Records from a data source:
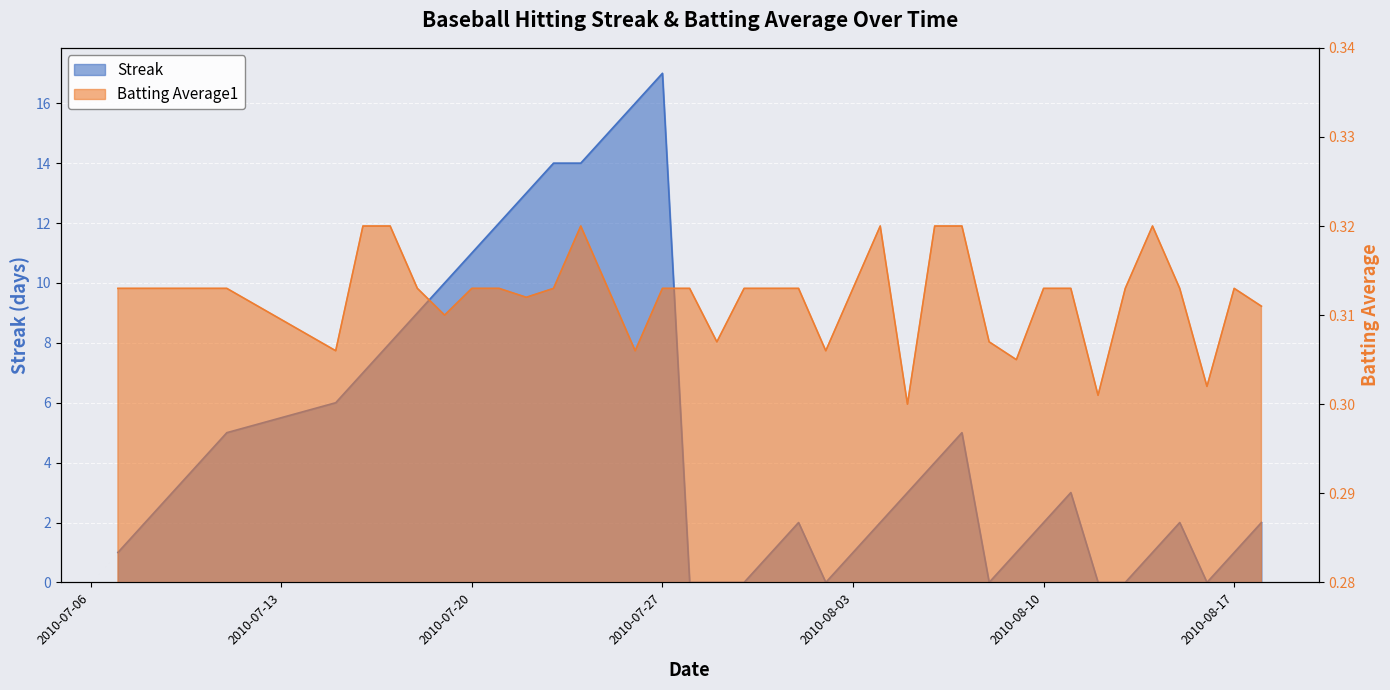

How many lines are shown in the chart?

2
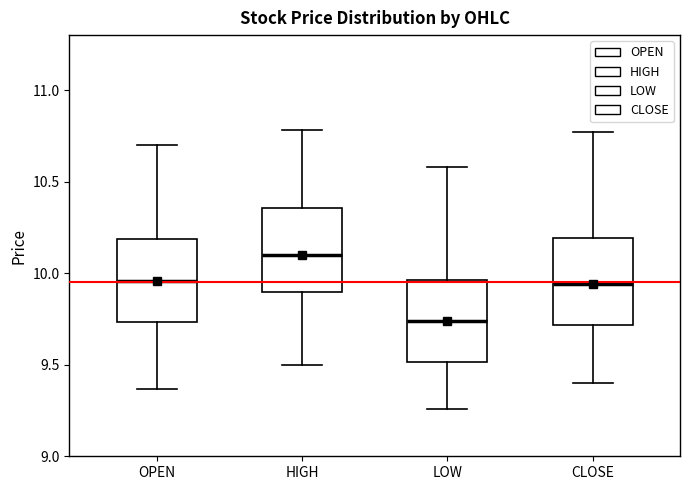

Reading left to right, transcribe this box plot: for each box, give where its median line is, the range the box spans, and where its two whiskers end, as read against the y-axis. The values are not printed on the chart, so give them approximately, as read against the axis.

OPEN: median 9.95, box 9.75 to 10.20, whiskers 9.35 to 10.70
HIGH: median 10.10, box 9.90 to 10.35, whiskers 9.50 to 10.80
LOW: median 9.75, box 9.50 to 9.95, whiskers 9.25 to 10.60
CLOSE: median 9.95, box 9.70 to 10.20, whiskers 9.40 to 10.75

■ **TASK TO CARRY OUT**: Represent all of the rows above as a JSON list of strings, with one string for each line, skipping blank lines. Leave the pictures out of the answer.

■ **ANSWER TO THIS PROBLEM**:
[
  "How many lines are shown in the chart?",
  "2",
  "Reading left to right, transcribe this box plot: for each box, give where its median line is, the range the box spans, and where its two whiskers end, as read against the y-axis. The values are not printed on the chart, so give them approximately, as read against the axis.",
  "OPEN: median 9.95, box 9.75 to 10.20, whiskers 9.35 to 10.70",
  "HIGH: median 10.10, box 9.90 to 10.35, whiskers 9.50 to 10.80",
  "LOW: median 9.75, box 9.50 to 9.95, whiskers 9.25 to 10.60",
  "CLOSE: median 9.95, box 9.70 to 10.20, whiskers 9.40 to 10.75"
]